If you haven't yet worked on a problem requiring ML, you will likely encounter one in the next decade as "Software Is Eating the World, but AI Is Going to Eat Software."
Making the transition isn't as hard as it may sound. Here's how it differs:
Online Data is Not Only the Output — It's a Key Part of the Input
Savvy product managers proactively utilize existing sources of data and find new ones. Think about how TikTok is designed: because there's exactly one video on the screen, the program knows exactly how long you watched and what actions you did. This enables it to recommend the next video almost perfectly.
You Don't Control the Recipe, Just the Outcome
In traditional software, the product team determines the exact steps to generate outputs. In ML, you define the desired outcome and performance criteria, and the program determines the steps. The beauty is that the program can discover unobvious ways to solve problems, but...
Be Careful How You Set the Desired Outcome
Say you optimize a content feed for clicks. Clicks go up, high fives all around. Then you look at top content and see clickbait, low-value content, soft porn. You didn't create the experience you wanted, and advertisers may boycott you.
Junk food is immensely popular & addicting, but it might not be the restaurant you want to create.
Your Cross-Functional Team is Larger
Common additions: specialized ML Engineers, project managers & ops for offline rating, privacy experts (you'll want to retain data longer since data fuels model performance).
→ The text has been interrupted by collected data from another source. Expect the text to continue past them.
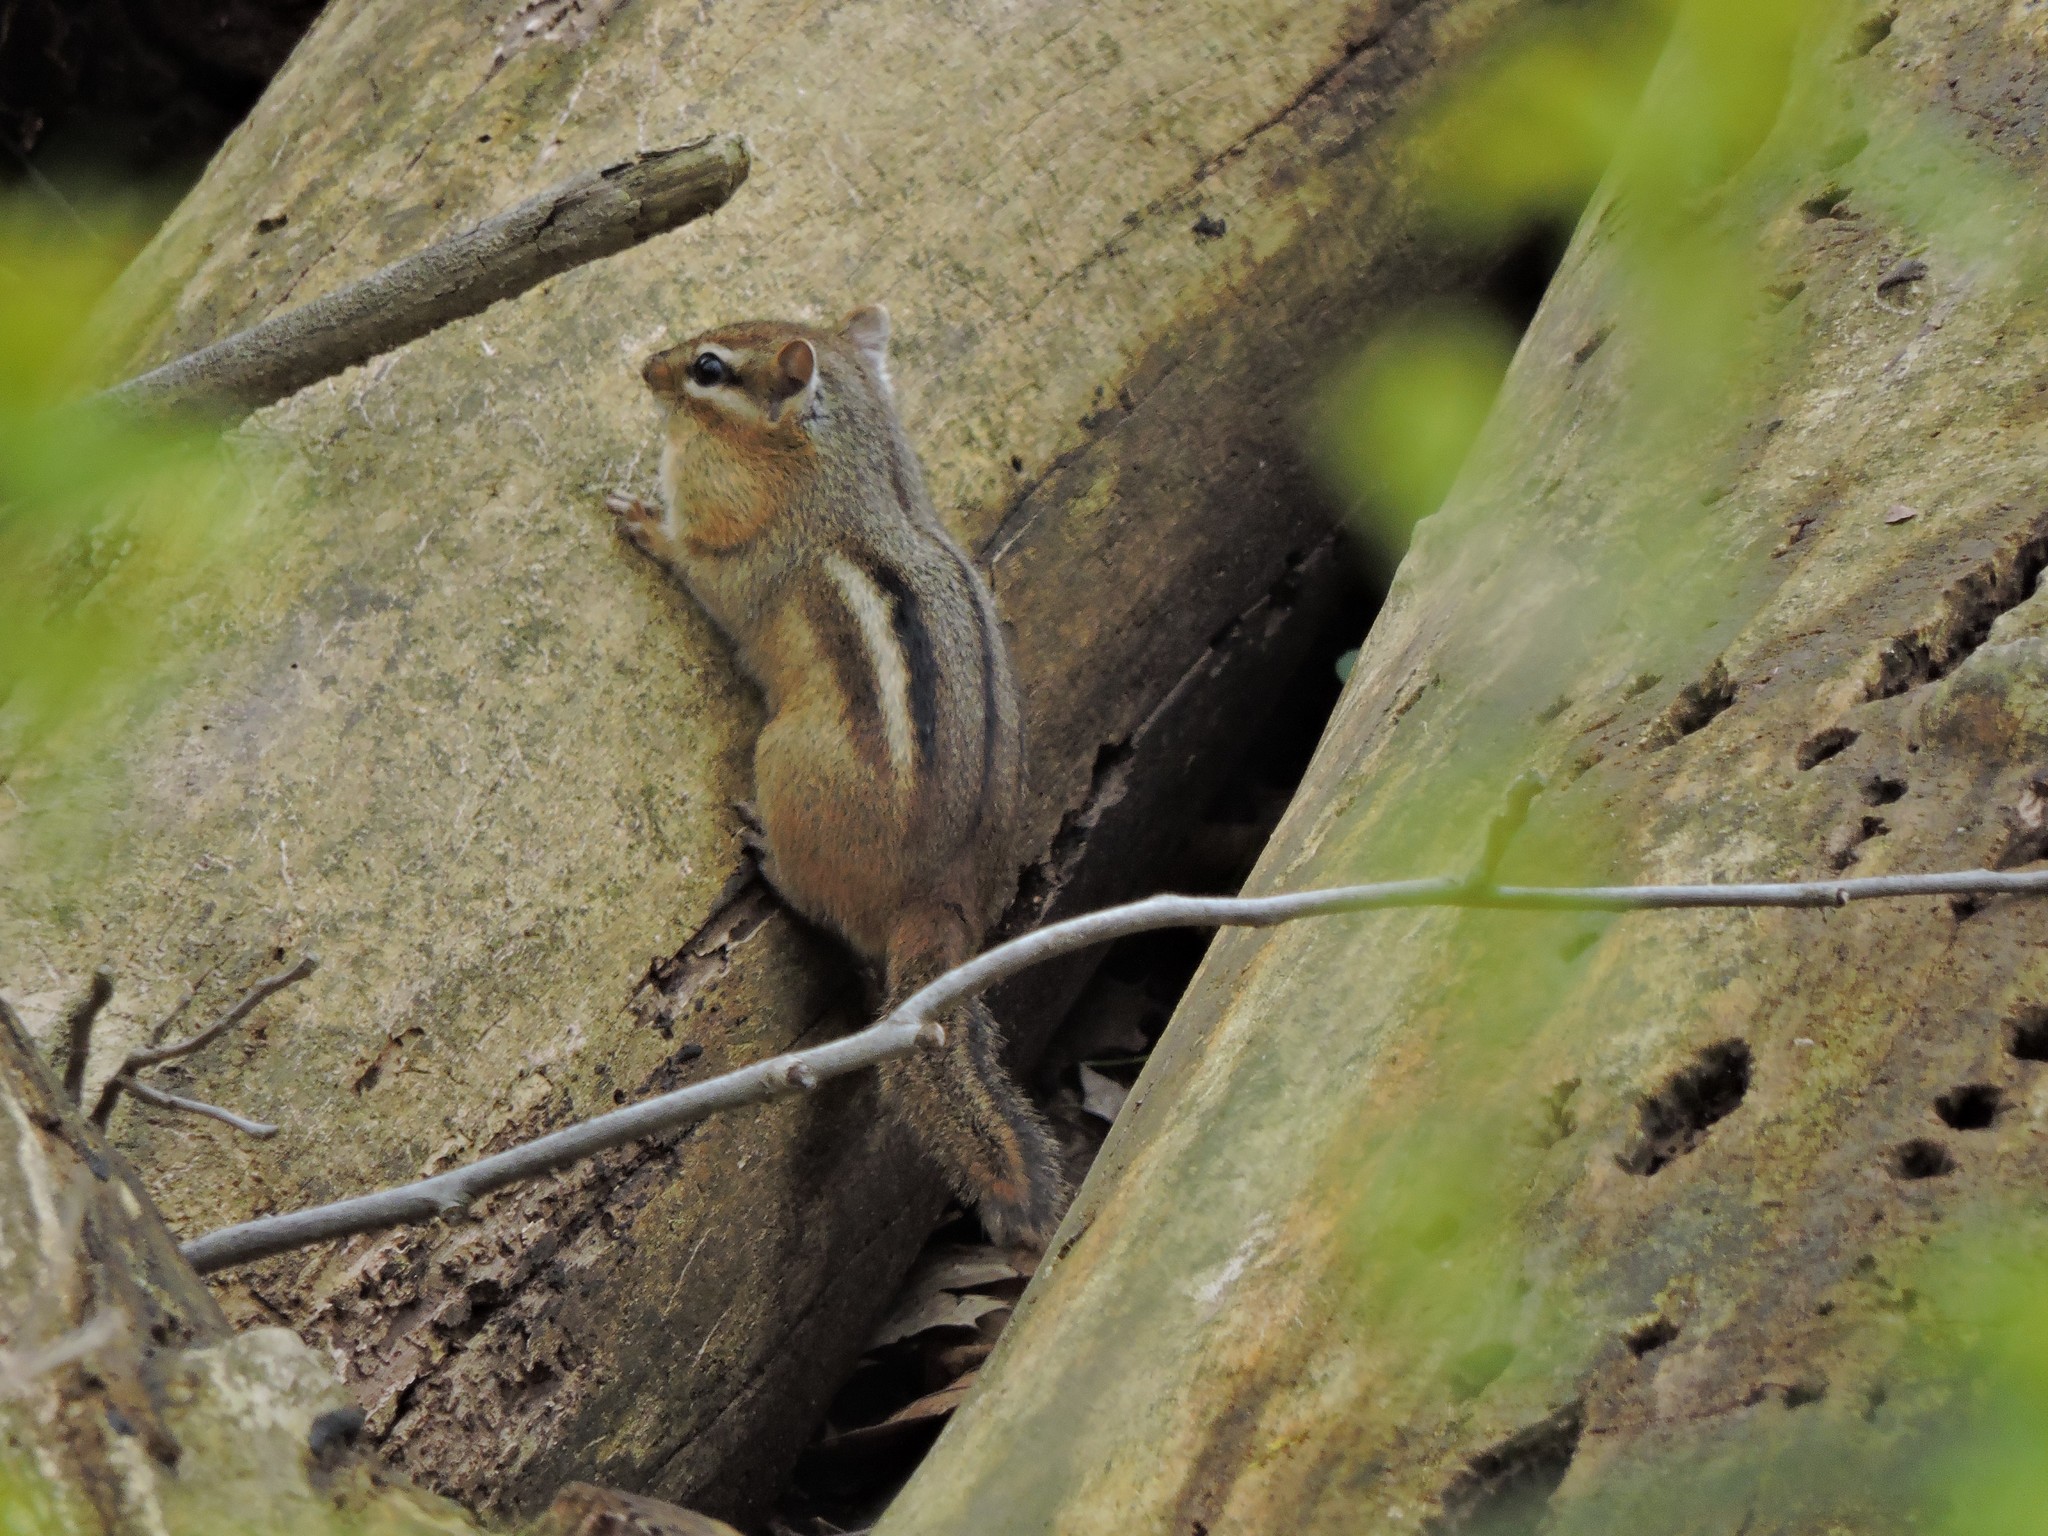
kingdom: Animalia
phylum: Chordata
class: Mammalia
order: Rodentia
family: Sciuridae
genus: Tamias
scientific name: Tamias striatus
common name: Eastern chipmunk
You Don't Need to Know the Ins & Outs, But Understanding ML Concepts is Important
There are less than 100 car manufacturers in the US and more than 200M drivers. Drivers don't know how to create a car, but they know how to drive & read the dashboard.
Key things to know: supervised/unsupervised learning, optimization & loss functions, precision/recall/false positives.
While there are differences, the most important PM skills are the same: critical thinking, communication, and user empathy.